NGO to Recruit 560,000 Youths for Massive Mangrove Planting in Ogoni

NGO recruits youths for mangrove planting in Ogoni

Nigeria’s press recently reported that the Eco-Citizen Ogoni Initiative (ECOI) – a coalition of environmental NGOs – has launched a major reforestation campaign in Ogoniland, Rivers State. As The Guardian notes, ECOI “launched an Eco Volunteer Portal to register 560,000 youth volunteers” for “its ambitious project of planting 560 million mangrove trees in the deforested Ogoniland”.

This portal (Https://www.ecocitizenogoni.org), unveiled on International Youth Day 2025, will mobilize young people as “Global Green Marshalls” to restore local ecosystems by 2035. Nigerian media (Punch, Vanguard, Guardian, Daily Trust, etc.) confirm these goals and report that the campaign also aims to create hundreds of thousands of green jobs in clean energy, agriculture, aquaculture and transport.

Rows of saplings ready for planting. Mangrove reforestation can sequester vast carbon and protect coasts. The Niger Delta mangroves are a critically important ecosystem. In fact, this region hosts Africa’s largest mangrove forest (covering over 100,000 km²). Mangroves store enormous amounts of carbon – on the order of 1.1 gigatonnes of CO₂ in Nigeria alone – and act as natural buffers against storms and erosion. They sustain fisheries and rich biodiversity, underpinning local food security and livelihoods. Unfortunately, decades of oil pollution, logging and invasive plants have severely degraded the Ogoni mangroves. Environmental reports note that “thousands of hectares of mangroves in the Niger Delta are destroyed,” harming aquatic life and local communities. These losses have deprived Ogoni people of traditional livelihoods (fishing, crustacean harvesting, etc.), and left entire coastlines denuded. Restoring the mangroves is therefore seen as crucial for climate mitigation, coastal protection and community well-being.

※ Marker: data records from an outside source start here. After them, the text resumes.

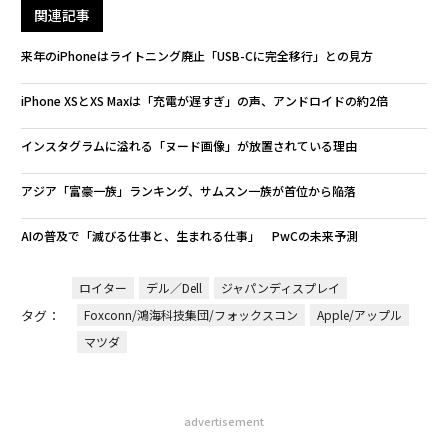
関連記事
来年のiPhoneはライトニング廃止「USB-Cに完全移行」との見方
iPhone XSとXS Maxは「充電が遅すぎ」の声、アンドロイドの約2倍
インスタグラムに溢れる「ヌード画像」が放置されている理由
アジア「富豪一族」ランキング、サムスン一族が首位から陥落
AIの普及で「滅びる仕事と、生まれる仕事」 PwCの未来予測
ロイター
デル／Dell
ジャパンディスプレイ
タグ：
Foxconn/鴻海科技集団/フォックスコン
Apple/アップル
マツダ
advertisement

Objectives of the Eco-Citizen Ogoni Initiative

Eco-Citizen Ogoni has laid out an ambitious, multi-faceted plan that links ecological restoration with economic empowerment. Key goals and features include:

  • Planting target: 560 million mangrove trees in Ogoni by 2035. This mirrors the 2035 timeline of Nigeria’s UNEP-mandated cleanup plan.
  • Youth engagement: Recruit and train 560,000 local youths (“eco-citizens”) across Ogoni’s four LGAs (56 wards) to lead the reforestation effort. About 56,000 of these eco-volunteers will be directly employed to drive the project.
  • Green jobs creation: Generate on the order of 500,000 new “green-blue economy” jobs linked to the campaign. These span sectors like renewable energy, regenerative agriculture, aquaculture, sustainable transport and eco-friendly enterprises. (ECOI projects $5.6 billion in catalytic investment via public-private partnerships.)
  • Digital platform: A mobile-friendly “Eco Volunteer Portal” for real-time coordination – featuring online onboarding of 560K volunteers, climate-smart training and micro-credentials, SDG mission dashboards, and links to enterprise funding. The portal effectively localizes several UN Sustainable Development Goals (clean water, clean energy, decent work, climate action, life below water/land) into community projects.
  • Strategic alignment: The initiative is explicitly designed to complement Nigeria’s existing environmental efforts. ECOI leaders say the project “is aligned with the programme of the Hydrocarbon Pollution Remediation Project (HYPREP) in Ogoniland” (the federal cleanup agency). It also ties into Nigeria’s climate and biodiversity strategies (e.g. National Biodiversity Action Plan, Climate Change Act) and the SDGs. In this way, Ogoni’s mangrove revival can reinforce wider goals of ecological justice and sustainable development.